Esta semana participei da qualificação da Renata Teixeira, aqui do Mestrado em Ecologia e Manejo da UFAC. Gostei muito do projeto dela, e de participar da discussão com os outros professores presentes. A Renata quer tratar de uma questão das mais relevantes no contexto atual: qual o papel do manejo madeireiro nas decisões que os seringueiros que dele participam passam a fazer sobre o uso de suas propriedades (colocações)? Lendo o projeto que foi examinado, me chamou atenção o termo “plano de manejo”. Na verdade, não é de hoje que já tinha tido minha atenção desperta: conversando com os seringueiros manejadores lá do São Luis do Remanso já pensara coisas parecidas com o que está logo aí abaixo.

O mote é o seguinte: que novidade é esta do “plano de manejo”? Da onde vem isso? O que ele introduz? Até que ponto ele é mesmo uma novidade? Ou o que nele é novo? Não sei falar de tudo o que pergunto – afinal, são perguntas – mas tenho algumas idéias, em especial sobre o “manejo seringueiro”.

É de domínio público e comprovado que o manejo seringueiro da borracha e da castanha ao longo desses mais de cem anos demonstrou ser extremamente seguro para a floresta – e isto não é obra de cientistas, e sim de moradores da floresta, indígenas incluídos. O manejo da fauna, pesca, madeiras, palhas etc, para fins de subsistência e dentro do sistema de colocações também é altamente eficiente. Nesse contexto de manejo florestal seringueiro, qual o elemento novo? Madeira para comércio, carne de caça para venda, copaíba para venda e por aí vai – ou seja, novos produtos, novas escalas, novas tecnologias, novas finalidades para produtos já conhecidos. E aí vem o nome: “plano de manejo”. Para quem não conhece e é novo na história, parece que as populações florestais agora finalmente estão acessando métodos de planejamento do uso da floresta.

Tem uma questão de fundo bem interessante nisso tudo sobre conhecimentos tradicionais e técnico-científicos. Quando um autor como Wyatt-Smith afirma que manejo florestal é “explorar a floresta de um modo a prover rendimento sustentado dos produtos florestais, sem destruir ou alterar radicalmente a composição e estrutura da floresta como um todo” (apud Teixeira de Oliveira), fico me perguntando em que esta definição seria incompatível com o manejo tradicional seringueiro... Lembrei-me da fala da professora Manuela Carneiro da Cunha sobre o equívoco que é achar que a ciência hegemônica, na sua interação com os conhecimentos tradicionais, vai legitimá-los.

Quais as interfaces entre o manejo seringueiro e o novo manejo? As novas técnicas de manejo são capazes, por exemplo, de assegurar a colocação como um sistema? Ou, ainda, garantir a sobrevivência de um manejo tradicional compatível com o novo? Ou seja, o novo ajuda a sobrevivência do tradicional? Consideremos ainda que para o seringueiro o manejo da floresta nunca foi uma questão puramente técnica. Parece que os seringueiros, produzindo borracha, mantinham acordos tácitos com a Mãe da Seringueira, e isto não é crendice, ingenuidade ou coisa que o valha. Isto é visão de mundo, isto é um mundo extremamente real, para quem o vive. É possível manejar (técnico-cientificamente) fauna, por exemplo, considerando o papel do Caipora na proteção das caças? No caso da madeira, que universo simbólico a cerca?

════

### Requisitos do exercício
a) Copie do texto sobre o plano de manejo o trecho que começa em "Tem uma questão" e vai até "tradicionais, vai legitimá-los.".
b) Segundo o texto sobre o plano de manejo, em qual mestrado da UFAC está Renata Teixeira?
c) Resuma em duas frases o texto sobre o plano de manejo.

════

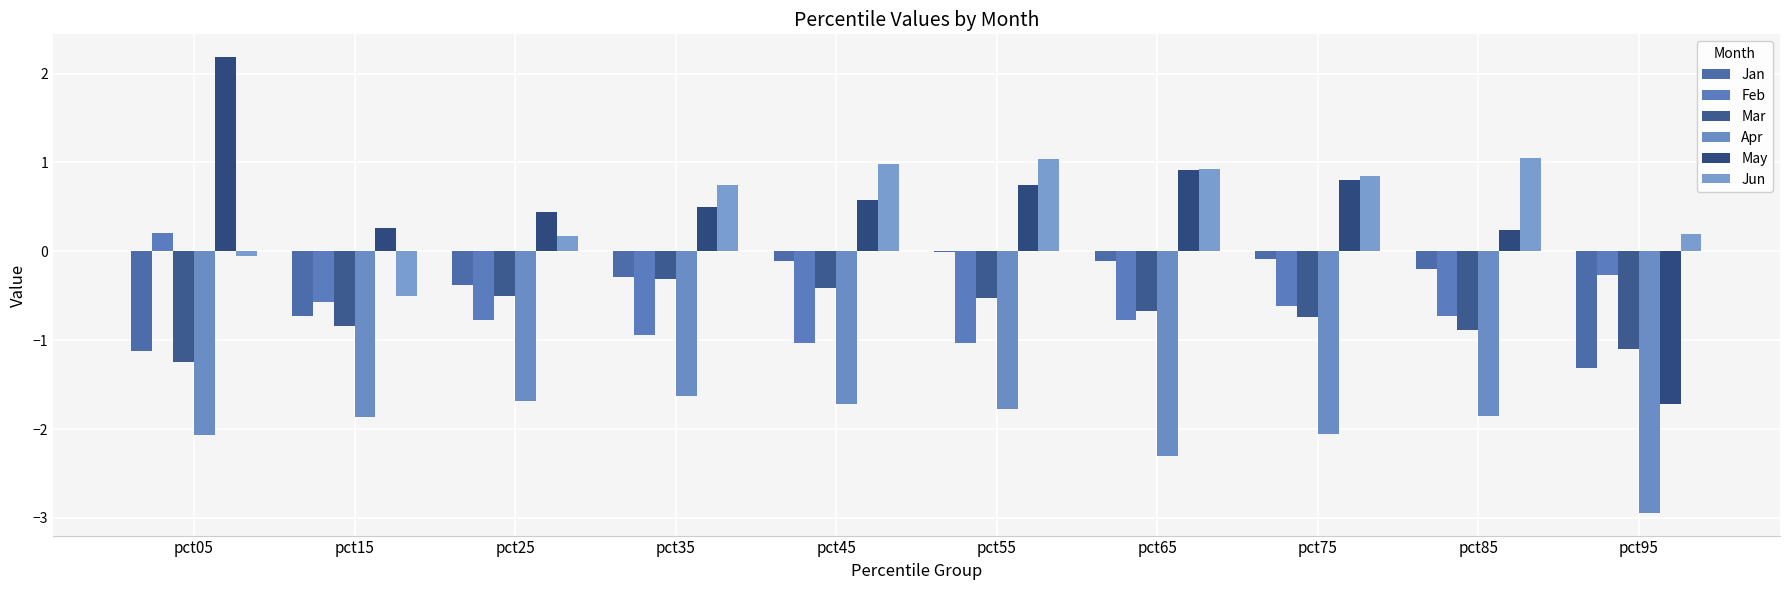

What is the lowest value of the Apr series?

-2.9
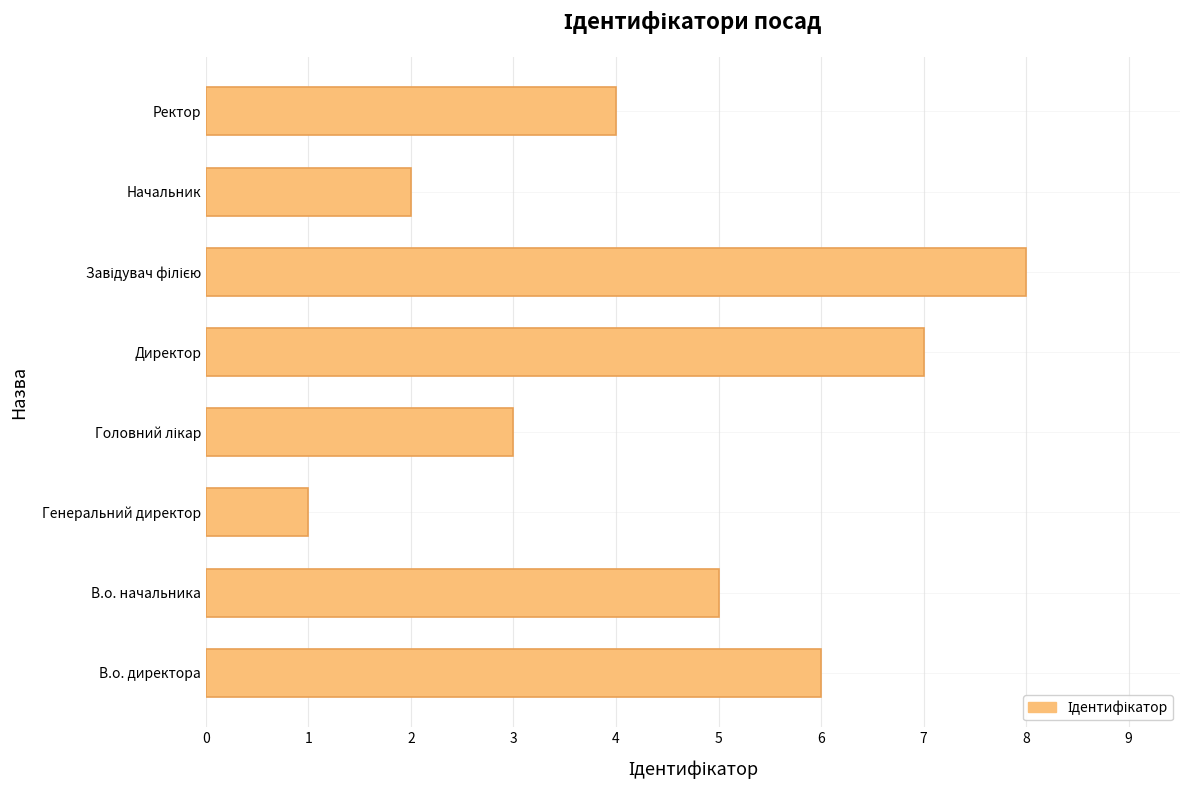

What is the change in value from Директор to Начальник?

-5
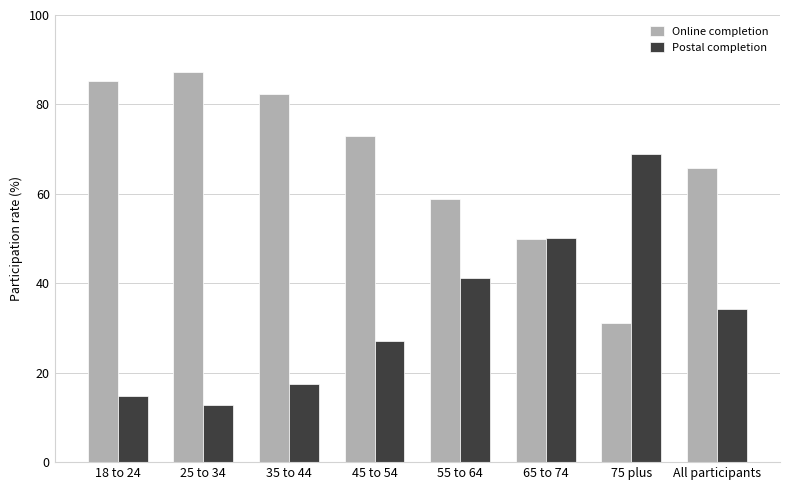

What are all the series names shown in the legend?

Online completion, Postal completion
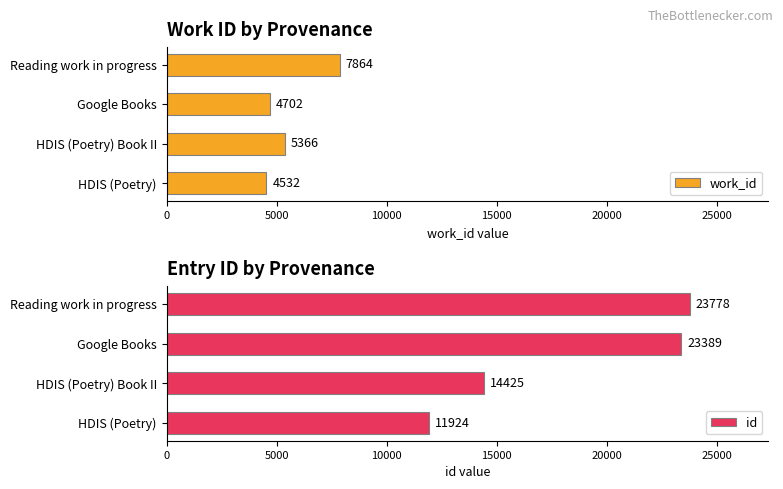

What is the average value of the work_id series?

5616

════

### Lista de respostas
a)
Tem uma questão de fundo bem interessante nisso tudo sobre conhecimentos tradicionais e técnico-científicos. Quando um autor como Wyatt-Smith afirma que manejo florestal é “explorar a floresta de um modo a prover rendimento sustentado dos produtos florestais, sem destruir ou alterar radicalmente a composição e estrutura da floresta como um todo” (apud Teixeira de Oliveira), fico me perguntando em que esta definição seria incompatível com o manejo tradicional seringueiro... Lembrei-me da fala da professora Manuela Carneiro da Cunha sobre o equívoco que é achar que a ciência hegemônica, na sua interação com os conhecimentos tradicionais, vai legitimá-los.

b) No Mestrado em Ecologia e Manejo.

c) Partindo da qualificação de Renata Teixeira no Mestrado em Ecologia e Manejo da UFAC, o texto questiona o que há de realmente novo no chamado "plano de manejo", já que o manejo seringueiro da borracha e da castanha se mostrou seguro para a floresta por mais de cem anos. Como novidades, aponta novos produtos, escalas, tecnologias e finalidades, e pergunta se o novo manejo técnico-científico pode ajudar a sobrevivência do tradicional, que para o seringueiro nunca foi uma questão puramente técnica.